Commonsense Knowledge Transfer for Pre-trained Language Models
- URL: http://arxiv.org/abs/2306.02388v1
- Date: Sun, 4 Jun 2023 15:44:51 GMT
- Title: Commonsense Knowledge Transfer for Pre-trained Language Models
- Authors: Wangchunshu Zhou, Ronan Le Bras, Yejin Choi
- Abstract summary: We introduce commonsense knowledge transfer, a framework to transfer the commonsense knowledge stored in a neural commonsense knowledge model to a general-purpose pre-trained language model.
It first exploits general texts to form queries for extracting commonsense knowledge from the neural commonsense knowledge model.
It then refines the language model with two self-supervised objectives: commonsense mask infilling and commonsense relation prediction.
- Score: 83.01121484432801
- License: http://creativecommons.org/licenses/by/4.0/
- Abstract: Despite serving as the foundation models for a wide range of NLP benchmarks,
pre-trained language models have shown limited capabilities of acquiring
implicit commonsense knowledge from self-supervision alone, compared to
learning linguistic and factual knowledge that appear more explicitly in the
surface patterns in text.
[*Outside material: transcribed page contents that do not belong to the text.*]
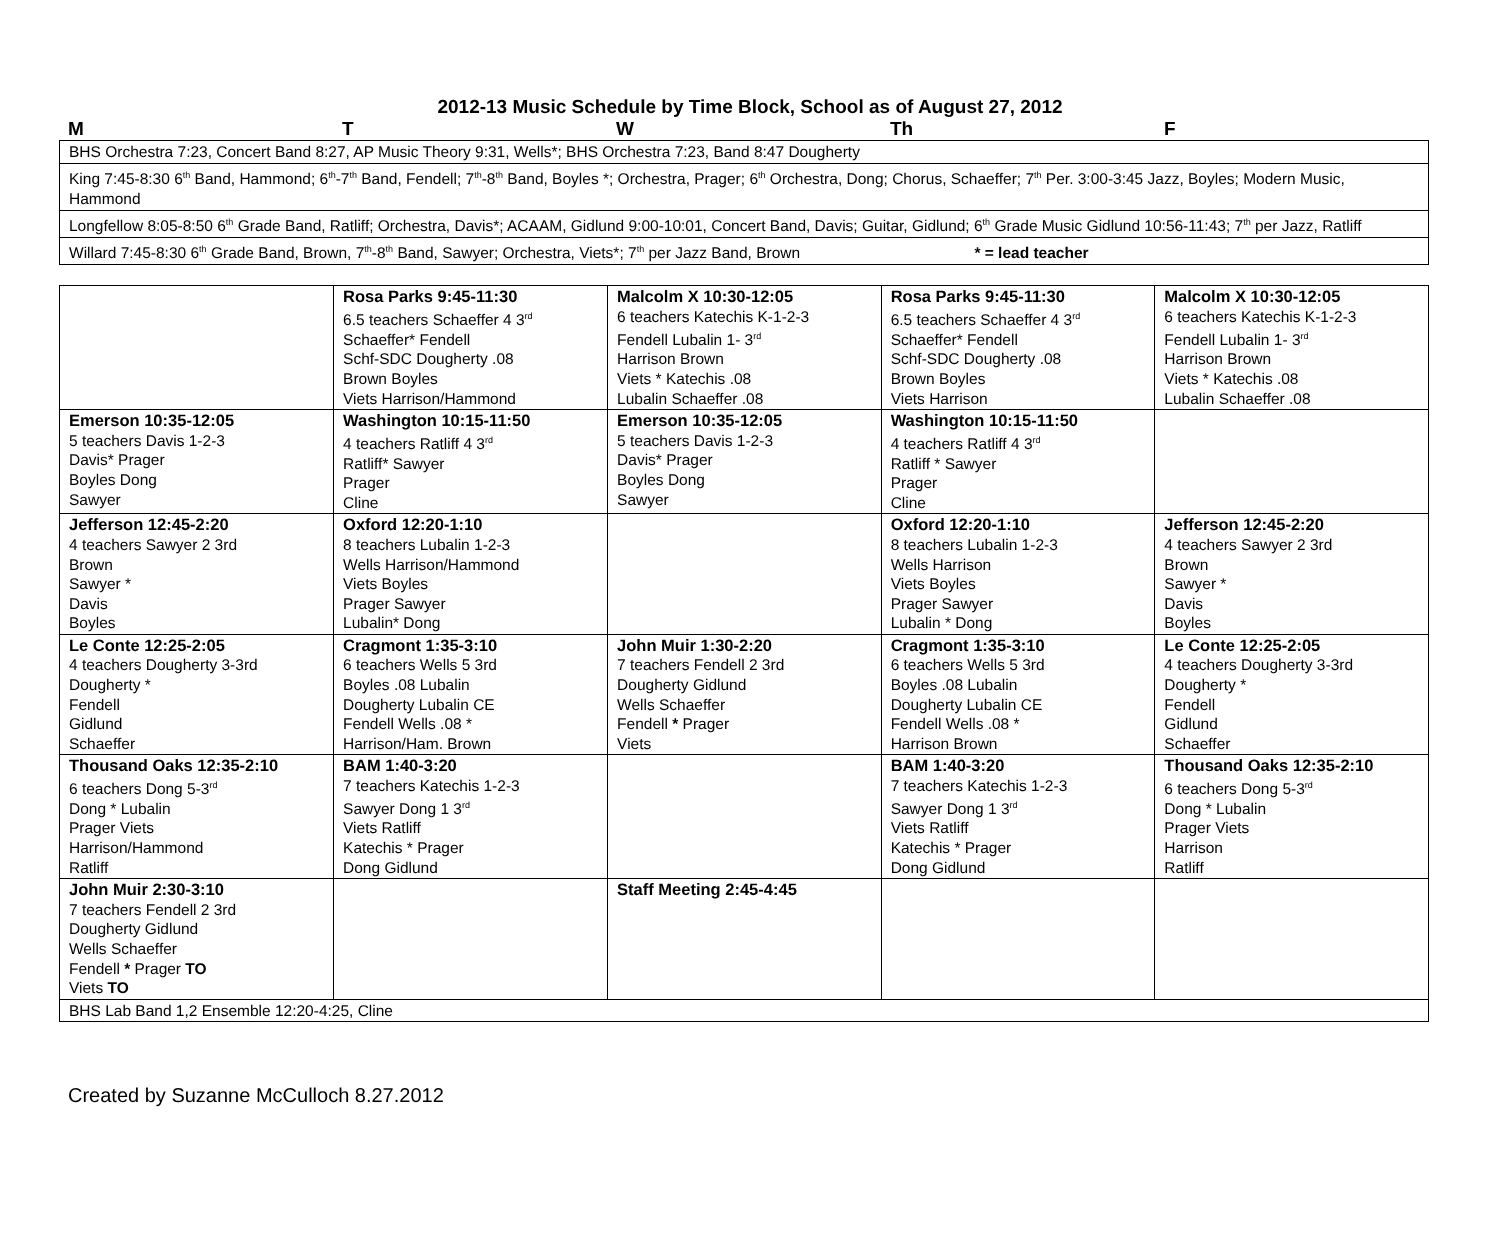2012-13 Music Schedule by Time Block, School as of August 27, 2012
M T W Th F
| BHS Orchestra 7:23, Concert Band 8:27, AP Music Theory 9:31, Wells*; BHS Orchestra 7:23, Band 8:47 Dougherty |
| King 7:45-8:30 6<sup>th</sup> Band, Hammond; 6<sup>th</sup>-7<sup>th</sup> Band, Fendell; 7<sup>th</sup>-8<sup>th</sup> Band, Boyles *; Orchestra, Prager; 6<sup>th</sup> Orchestra, Dong; Chorus, Schaeffer; 7<sup>th</sup> Per. 3:00-3:45 Jazz, Boyles; Modern Music, Hammond |
| Longfellow 8:05-8:50 6<sup>th</sup> Grade Band, Ratliff; Orchestra, Davis*; ACAAM, Gidlund 9:00-10:01, Concert Band, Davis; Guitar, Gidlund; 6<sup>th</sup> Grade Music Gidlund 10:56-11:43; 7<sup>th</sup> per Jazz, Ratliff |
| Willard 7:45-8:30 6<sup>th</sup> Grade Band, Brown, 7<sup>th</sup>-8<sup>th</sup> Band, Sawyer; Orchestra, Viets*; 7<sup>th</sup> per Jazz Band, Brown * = lead teacher |
| | Rosa Parks 9:45-11:30 6.5 teachers Schaeffer 4 3<sup>rd</sup> Schaeffer* Fendell Schf-SDC Dougherty .08 Brown Boyles Viets Harrison/Hammond | Malcolm X 10:30-12:05 6 teachers Katechis K-1-2-3 Fendell Lubalin 1- 3<sup>rd</sup> Harrison Brown Viets * Katechis .08 Lubalin Schaeffer .08 | Rosa Parks 9:45-11:30 6.5 teachers Schaeffer 4 3<sup>rd</sup> Schaeffer* Fendell Schf-SDC Dougherty .08 Brown Boyles Viets Harrison | Malcolm X 10:30-12:05 6 teachers Katechis K-1-2-3 Fendell Lubalin 1- 3<sup>rd</sup> Harrison Brown Viets * Katechis .08 Lubalin Schaeffer .08 |
| Emerson 10:35-12:05 5 teachers Davis 1-2-3 Davis* Prager Boyles Dong Sawyer | Washington 10:15-11:50 4 teachers Ratliff 4 3<sup>rd</sup> Ratliff* Sawyer Prager Cline | Emerson 10:35-12:05 5 teachers Davis 1-2-3 Davis* Prager Boyles Dong Sawyer | Washington 10:15-11:50 4 teachers Ratliff 4 3<sup>rd</sup> Ratliff * Sawyer Prager Cline | |
| Jefferson 12:45-2:20 4 teachers Sawyer 2 3rd Brown Sawyer * Davis Boyles | Oxford 12:20-1:10 8 teachers Lubalin 1-2-3 Wells Harrison/Hammond Viets Boyles Prager Sawyer Lubalin* Dong | | Oxford 12:20-1:10 8 teachers Lubalin 1-2-3 Wells Harrison Viets Boyles Prager Sawyer Lubalin * Dong | Jefferson 12:45-2:20 4 teachers Sawyer 2 3rd Brown Sawyer * Davis Boyles |
| Le Conte 12:25-2:05 4 teachers Dougherty 3-3rd Dougherty * Fendell Gidlund Schaeffer | Cragmont 1:35-3:10 6 teachers Wells 5 3rd Boyles .08 Lubalin Dougherty Lubalin CE Fendell Wells .08 * Harrison/Ham. Brown | John Muir 1:30-2:20 7 teachers Fendell 2 3rd Dougherty Gidlund Wells Schaeffer Fendell * Prager Viets | Cragmont 1:35-3:10 6 teachers Wells 5 3rd Boyles .08 Lubalin Dougherty Lubalin CE Fendell Wells .08 * Harrison Brown | Le Conte 12:25-2:05 4 teachers Dougherty 3-3rd Dougherty * Fendell Gidlund Schaeffer |
| Thousand Oaks 12:35-2:10 6 teachers Dong 5-3<sup>rd</sup> Dong * Lubalin Prager Viets Harrison/Hammond Ratliff | BAM 1:40-3:20 7 teachers Katechis 1-2-3 Sawyer Dong 1 3<sup>rd</sup> Viets Ratliff Katechis * Prager Dong Gidlund | | BAM 1:40-3:20 7 teachers Katechis 1-2-3 Sawyer Dong 1 3<sup>rd</sup> Viets Ratliff Katechis * Prager Dong Gidlund | Thousand Oaks 12:35-2:10 6 teachers Dong 5-3<sup>rd</sup> Dong * Lubalin Prager Viets Harrison Ratliff |
| John Muir 2:30-3:10 7 teachers Fendell 2 3rd Dougherty Gidlund Wells Schaeffer Fendell * Prager TO Viets TO | | Staff Meeting 2:45-4:45 | | |
| BHS Lab Band 1,2 Ensemble 12:20-4:25, Cline | | | | |
Created by Suzanne McCulloch 8.27.2012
In this work, we introduce commonsense knowledge
transfer, a framework to transfer the commonsense knowledge stored in a neural
commonsense knowledge model to a general-purpose pre-trained language model. It
first exploits general texts to form queries for extracting commonsense
knowledge from the neural commonsense knowledge model and then refines the
language model with two self-supervised objectives: commonsense mask infilling
and commonsense relation prediction, which align human language with the
underlying commonsense knowledge. Empirical results show that our approach
consistently improves the model's performance on downstream tasks that require
commonsense reasoning. Moreover, we find that the improvement is more
significant in the few-shot setting. This suggests that our approach helps
language models better transfer to downstream tasks without extensive
supervision by injecting commonsense knowledge into their parameters.